Single-Family Rental

Six Ways Single Family Renters Are Different

September 25, 2012

The growing investor interest in the single family rental market understandably brings a lot of questions. Some of the most frequent ones we hear from clients and contacts are: “Who are the people renting these homes?” “Why are they doing it?” And, “Do these renters ever want to become homeowners? ”We also want to understand these issues with certainty because that knowledge helps us form our view on the future of home sales and the health of housing.
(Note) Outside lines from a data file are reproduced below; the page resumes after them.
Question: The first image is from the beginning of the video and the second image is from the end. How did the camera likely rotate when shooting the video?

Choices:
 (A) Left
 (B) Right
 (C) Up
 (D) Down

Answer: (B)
Now, thanks to data from Fannie Mae’s National Housing Survey* and analysis from our own Sean Fergus, we have the facts and analysis to answer these questions and more.

Here are some key takeaways from our latest white paper “The Homeowner Wannabees”.
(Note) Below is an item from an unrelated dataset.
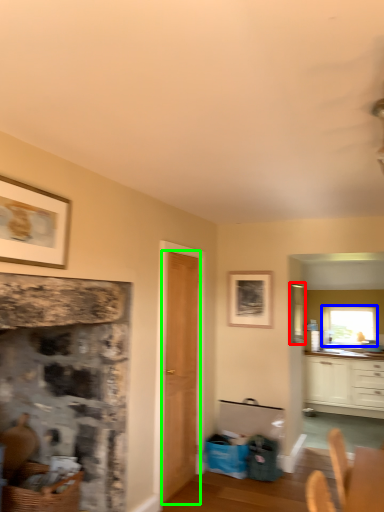
Question: Based on their relative distances, which object is farther from window screen (highlighted by a red box)? Choose from window (highlighted by a blue box) and door (highlighted by a green box).

Choices:
 (A) window
 (B) door

Answer: (B)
Single Family Renters are different from other renters because they:

  • Have higher incomes
  • Have lower credit scores
  • Have larger households with more kids
  • Are less likely to believe their rent will increase
  • Are more likely to intend to buy a home someday (70% to 59%)
  • Value safety more, and surprisingly see single-family homes as a safer environment

Single-family and multifamily renters bear some resemblance to each other. They both:

  • Believe homeownership makes more sense than renting
  • Believe obtaining a mortgage is very difficult
  • Believe owning provides a safer environment than renting
  • Do not believe home prices will go up in the next year
  • Are not concerned about losing their job in the next year

The two main differences are:

  • Multifamily renters are more likely to anticipate a rent hike (53% to 44%)
  • Single-family renters find credit to be the biggest hurdle to homeownership (29%) while multifamily renters find income to be the biggest hurdle (25%).

Based on our findings in this report and other research we have conducted, we predict that many of these single-family renters will likely enter or re-enter homeownership over the next several years as they improve their credit and financial situations. This differs materially from multifamily renters, who have a lower desire to purchase at some point in the future.Please Contact us for support on incorporating this, and other housing knowledge, into an actionable plan for your business.

This paper leverages data and findings of Fannie Mae’s National Housing Survey. The John Burns Real Estate Consulting is solely responsible for the analysis of, content of, and methodology used for this paper, which does not necessarily reflect the opinions of Fannie Mae.